Streaming Bots Might Be Tempting, But Artists Should Beware
Given the weight of streaming numbers in the music economy, the idea of employing a streaming bot has a significant allure to bands and artists, but as with so many things that seem too good to be true, using a streaming bot can sometimes cause an artist more harm than good.
Guest post by Bobby Owsinski of Music 3.0
Streams and views are the lifeblood of a music artist. The more you have, the more money you can make and the greater your opportunities are. That’s why many artists feel that employing a streaming bot to jack up their numbers might be a good idea. But like any idea that seems good on the surface, there are problems when you look underneath the hood.
Make no mistake about it, using a streaming bot is buying fake streams, which is against Spotify’s and every other streaming service’s terms of service. If caught that could get you banned from the platform, yet that doesn’t happen often. The reason why is that labels employ bots themselves in order to increase a song’s position on the charts.
The ironic thing here is that labels will hold the use of fake views or listens against an indie artist it might be looking to sign, even though the label does the same thing themselves. How do they know?

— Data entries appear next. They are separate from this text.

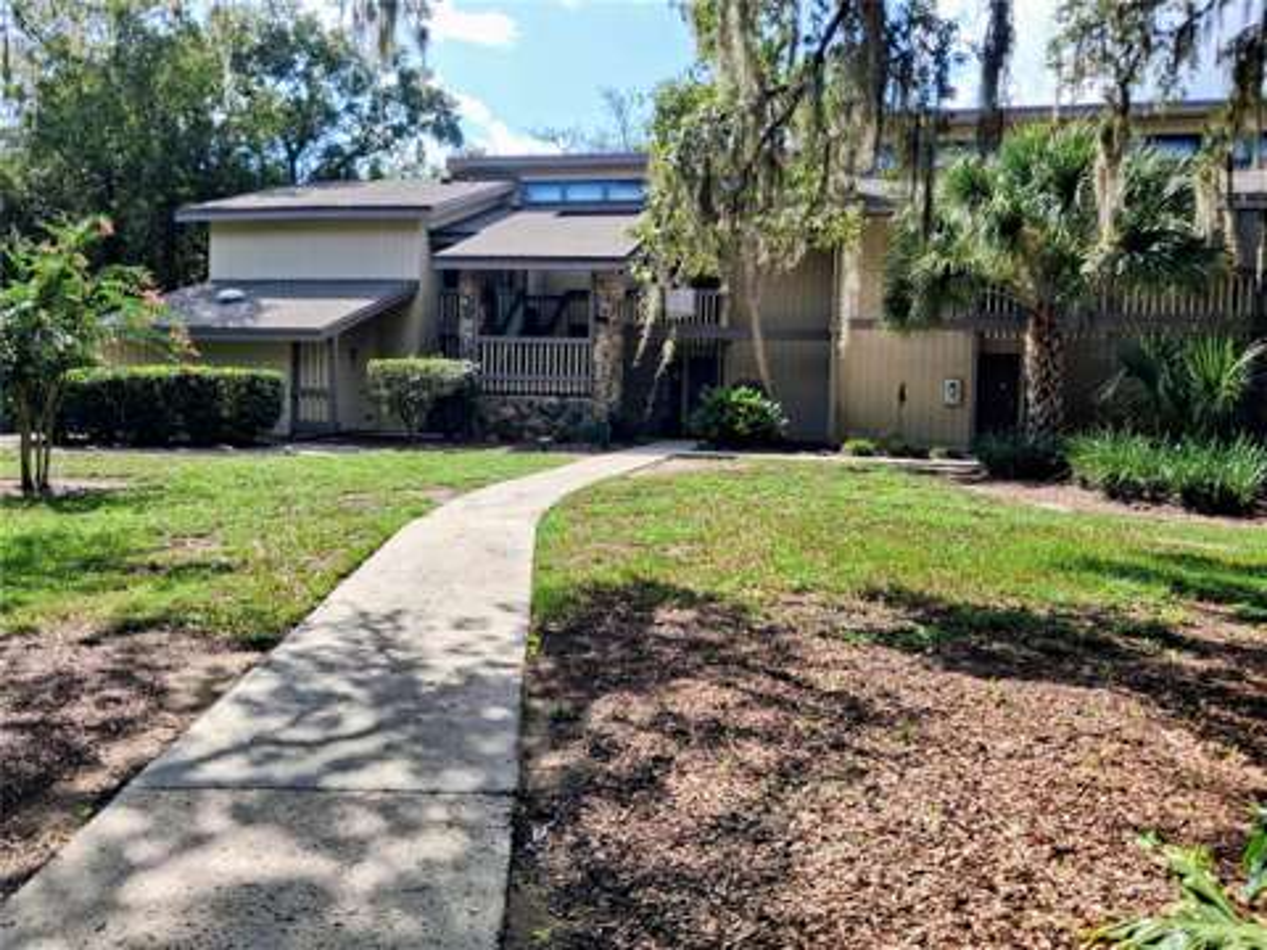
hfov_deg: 65.3
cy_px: 475
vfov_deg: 51.4
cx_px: 634
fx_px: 988
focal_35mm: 27
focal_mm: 4
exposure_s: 1/552
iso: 25
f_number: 1.8
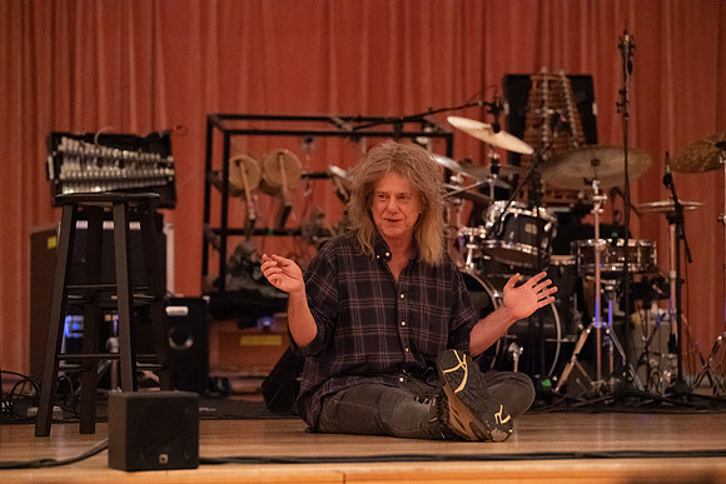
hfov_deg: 16.0
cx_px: 363
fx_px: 2582
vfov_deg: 10.7
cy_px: 242
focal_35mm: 128
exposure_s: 1/160
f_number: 4.5
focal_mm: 128
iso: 20000
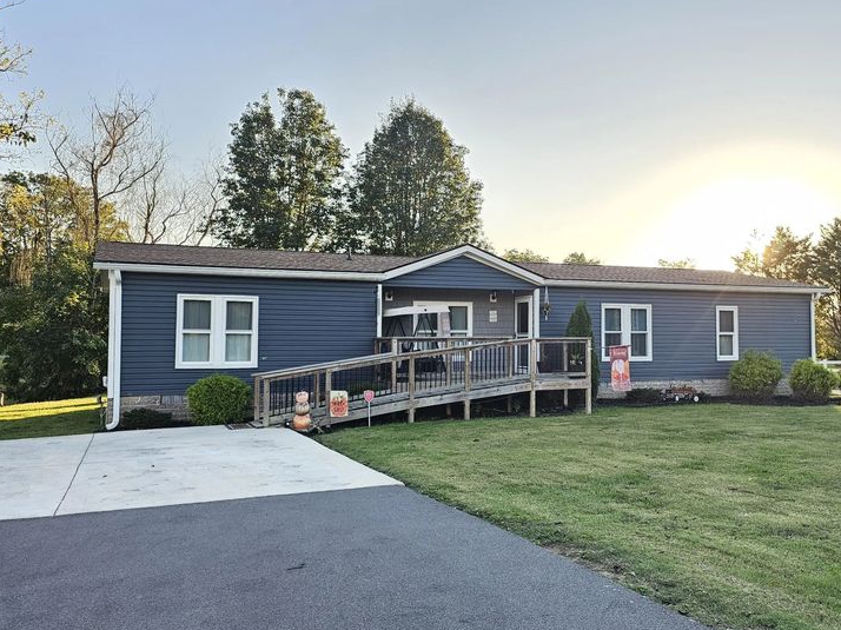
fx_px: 801
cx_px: 503
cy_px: 304
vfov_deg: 42.9
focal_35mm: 33
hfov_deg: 55.0
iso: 40
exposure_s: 1/180
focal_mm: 6.3
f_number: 1.7
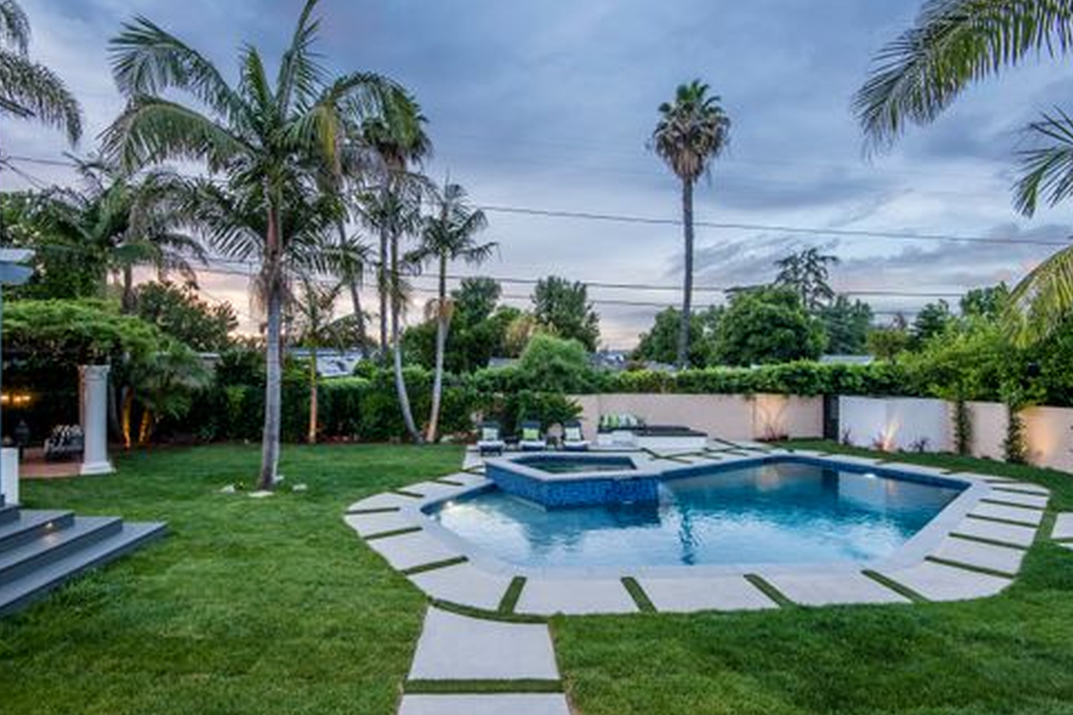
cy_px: 375
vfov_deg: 70.4
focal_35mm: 17
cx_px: 512
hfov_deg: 93.2
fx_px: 506
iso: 320
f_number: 8
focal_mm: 16
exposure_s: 1/20
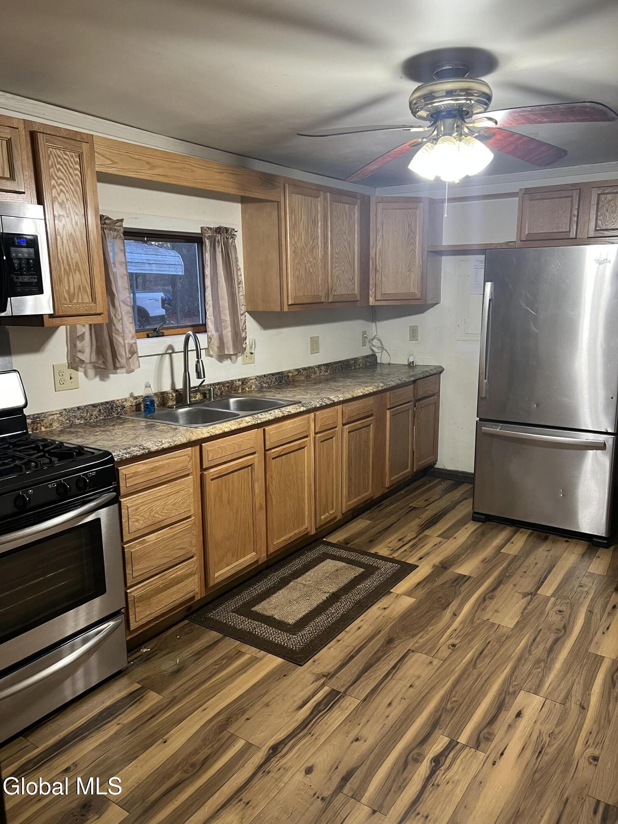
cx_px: 309
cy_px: 412
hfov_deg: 53.1
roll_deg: -0.4
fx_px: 619
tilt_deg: -11.0
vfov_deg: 67.3
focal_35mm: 26
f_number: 1.5
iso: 160
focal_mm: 5.7
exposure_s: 1/60
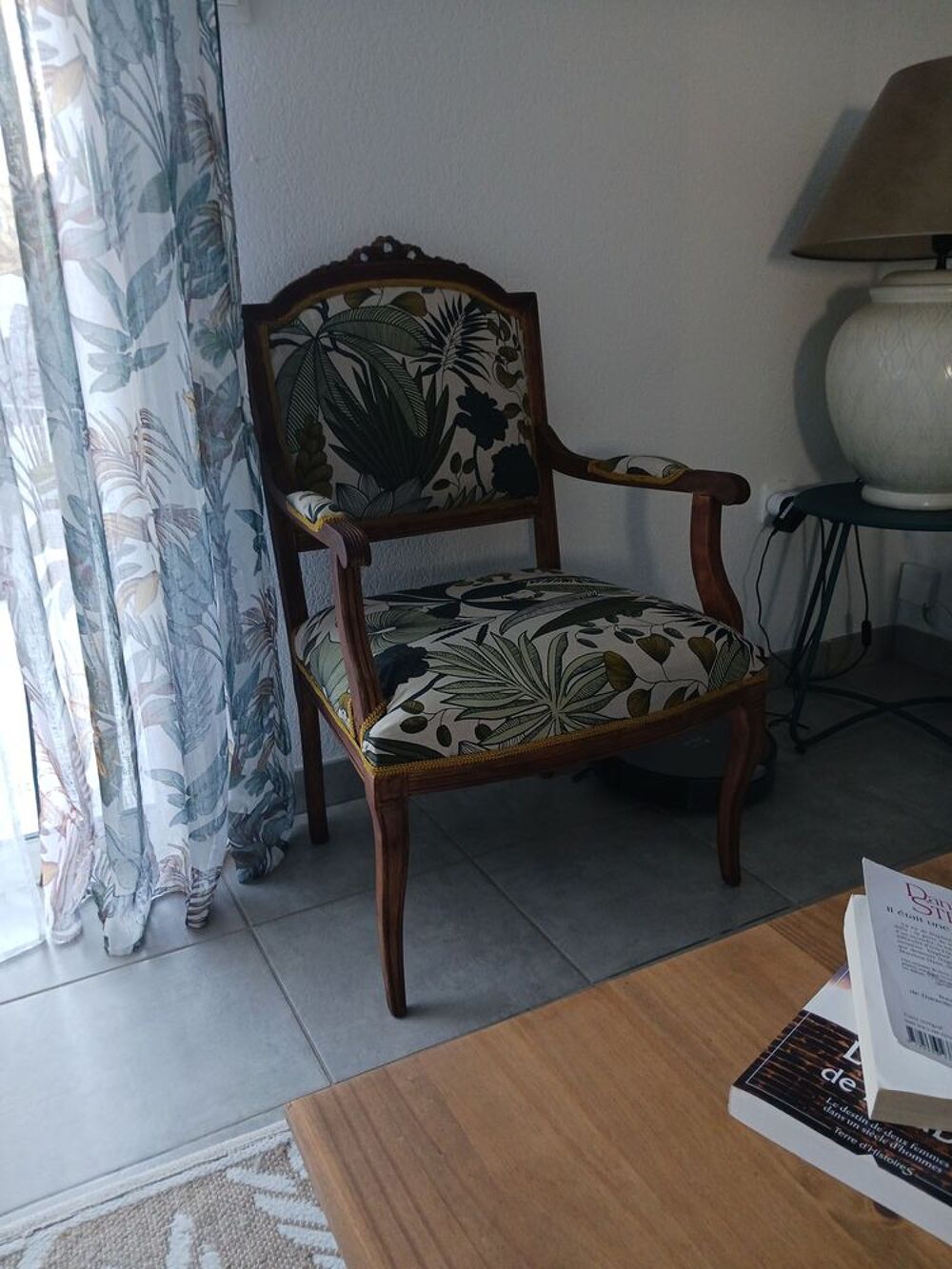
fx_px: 990
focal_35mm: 27
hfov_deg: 51.4
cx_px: 476
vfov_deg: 65.3
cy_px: 634
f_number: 1.8
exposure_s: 1/33.3
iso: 209
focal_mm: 4
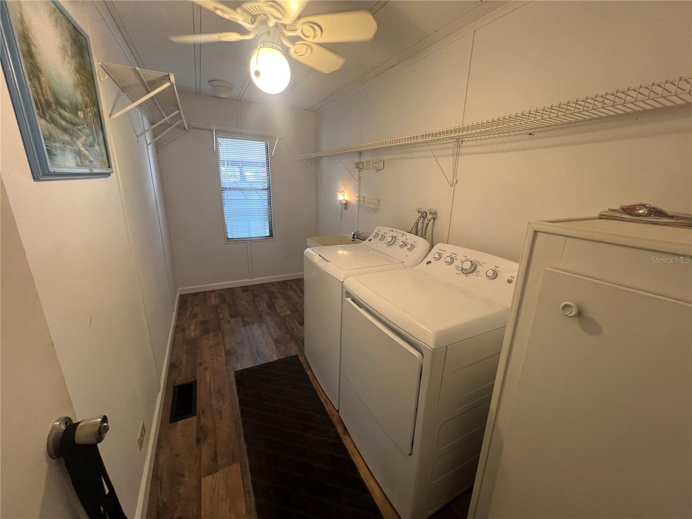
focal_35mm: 13
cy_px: 260
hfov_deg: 106.2
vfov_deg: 89.9
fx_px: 260
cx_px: 346
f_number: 1.8
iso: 160
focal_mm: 1.57
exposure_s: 1/60
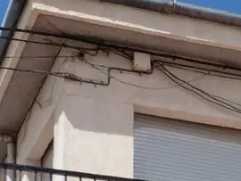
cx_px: 313
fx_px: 989
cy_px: 327
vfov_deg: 9.9
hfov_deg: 13.4
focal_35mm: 142
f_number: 4.5
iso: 100
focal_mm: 5.4
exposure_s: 1/1250
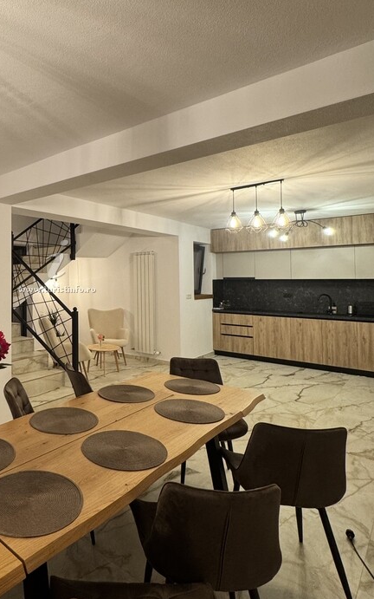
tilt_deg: +2.4
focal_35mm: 22
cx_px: 61
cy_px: 269
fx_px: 359
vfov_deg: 79.4
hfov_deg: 50.7
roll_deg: +0.2
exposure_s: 1/50
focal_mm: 2.22
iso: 200
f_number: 2.2
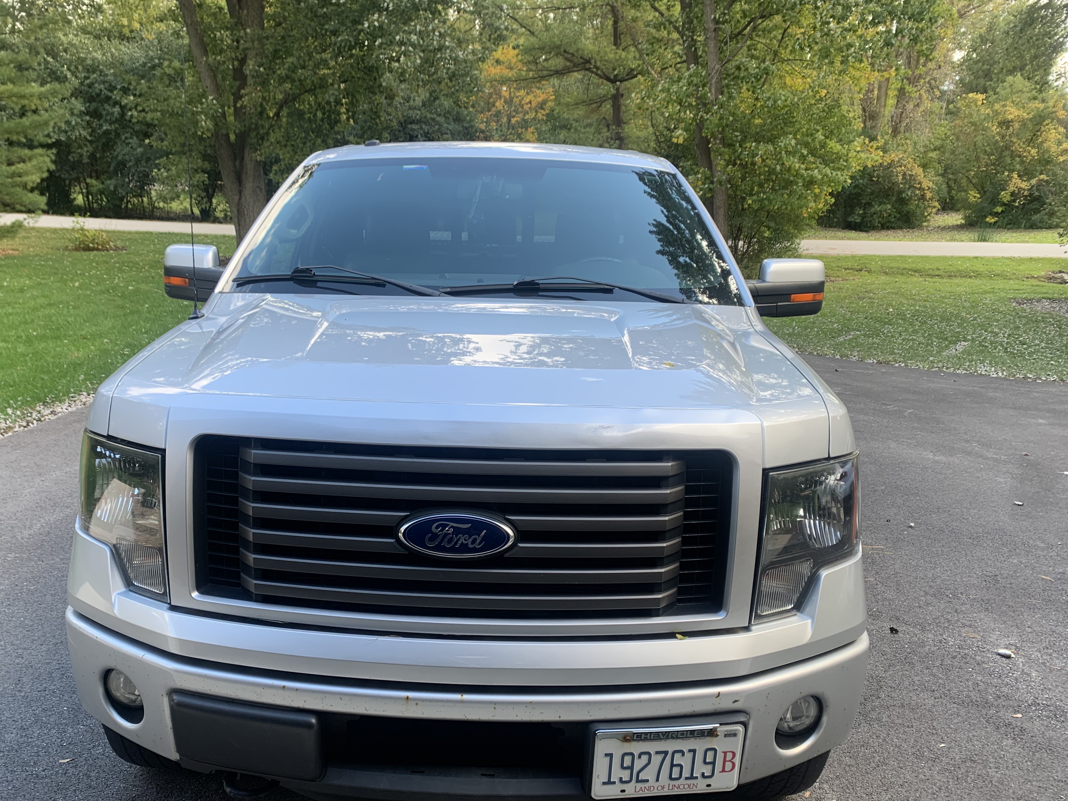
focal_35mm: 30
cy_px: 457
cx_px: 477
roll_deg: -0.3
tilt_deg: -17.4
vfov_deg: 46.7
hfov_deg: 59.8
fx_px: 926
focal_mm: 4.25
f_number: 1.8
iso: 25
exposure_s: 1/122
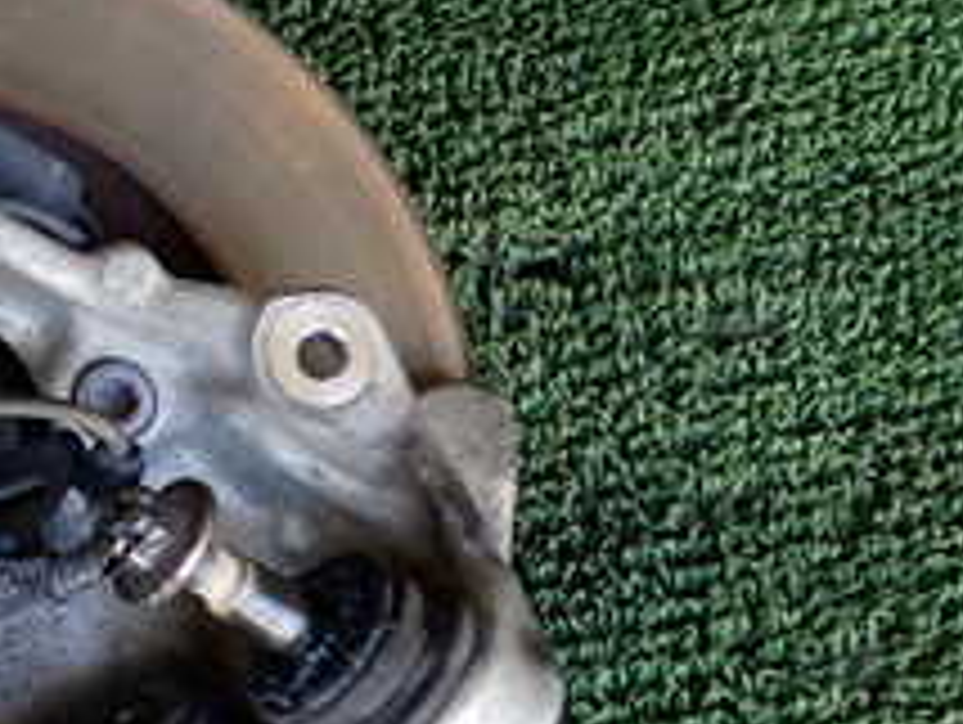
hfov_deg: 21.0
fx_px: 2339
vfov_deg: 17.6
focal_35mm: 84
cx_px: -310
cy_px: 310
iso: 200
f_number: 2.3
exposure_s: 1/100
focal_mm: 5.4
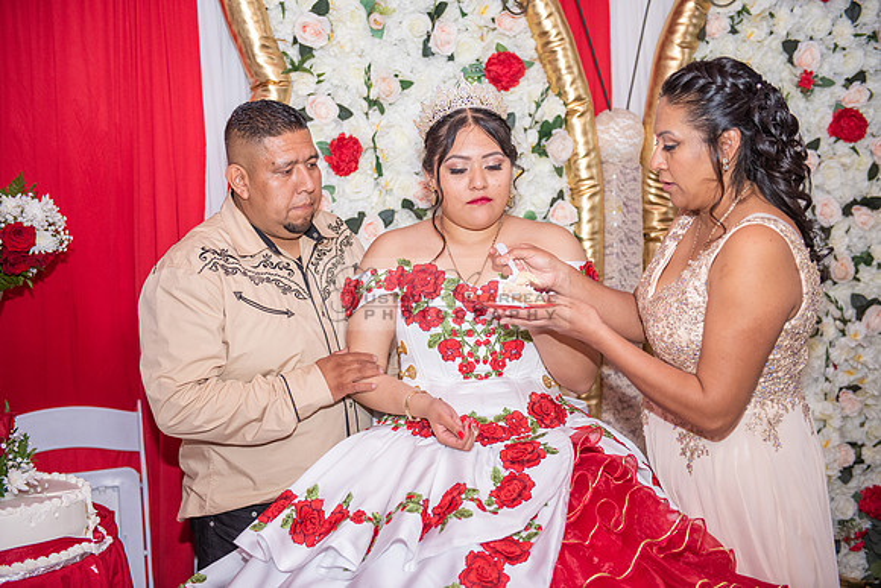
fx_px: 1224
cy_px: 294
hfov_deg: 39.6
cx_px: 440
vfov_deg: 27.0
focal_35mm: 50
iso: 800
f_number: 3.2
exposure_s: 1/160
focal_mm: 50
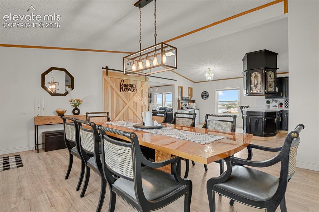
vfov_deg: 70.4
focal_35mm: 17
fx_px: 151
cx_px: 160
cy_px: 106
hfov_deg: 93.3
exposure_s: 1.6
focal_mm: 17
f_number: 8
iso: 250
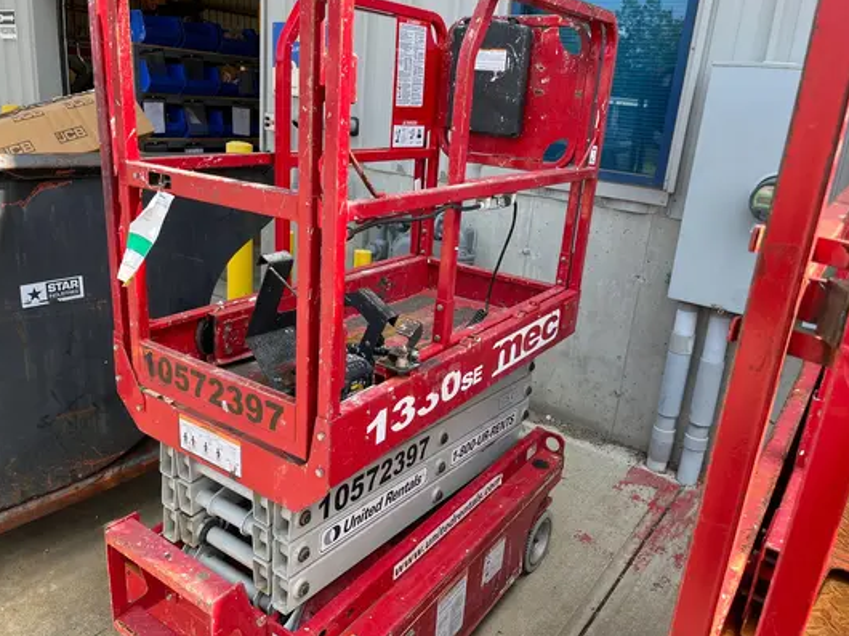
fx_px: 662
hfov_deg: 65.3
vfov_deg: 51.3
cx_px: 420
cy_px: 308
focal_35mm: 27
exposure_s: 1/497
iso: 50
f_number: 1.6
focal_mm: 5.1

Generally it takes some minor detective work, but if an artist’s social numbers across multiple platforms don’t closely track the streaming activity, that’s usually a dead giveaway.
Likewise, a streaming service can’t really identify a streaming bot since it’s almost always behind a VPN and just looks like multiple users. What it can identify is the use pattern, which means that instead of mostly listening to a single genre of music like most people do, the bot listens will be spread out across many unrelated genres. Taking it a step further, usually a song that’s getting real traction will appear on at least one legit branded playlist as well. If you have a lot of streams and just appear on a few random playlists, that sends a clear message that you’re using a streaming bot.
The thing here is that employing a bot may provide results that look good for the moment, but can ultimately stymie your career. It’s a turn-off for a label, and may actually get you banned from the streaming services that you so vitally need. Even in streaming, success is the same as it ever was. It’s a slower process than you may like that converts one listener at a time.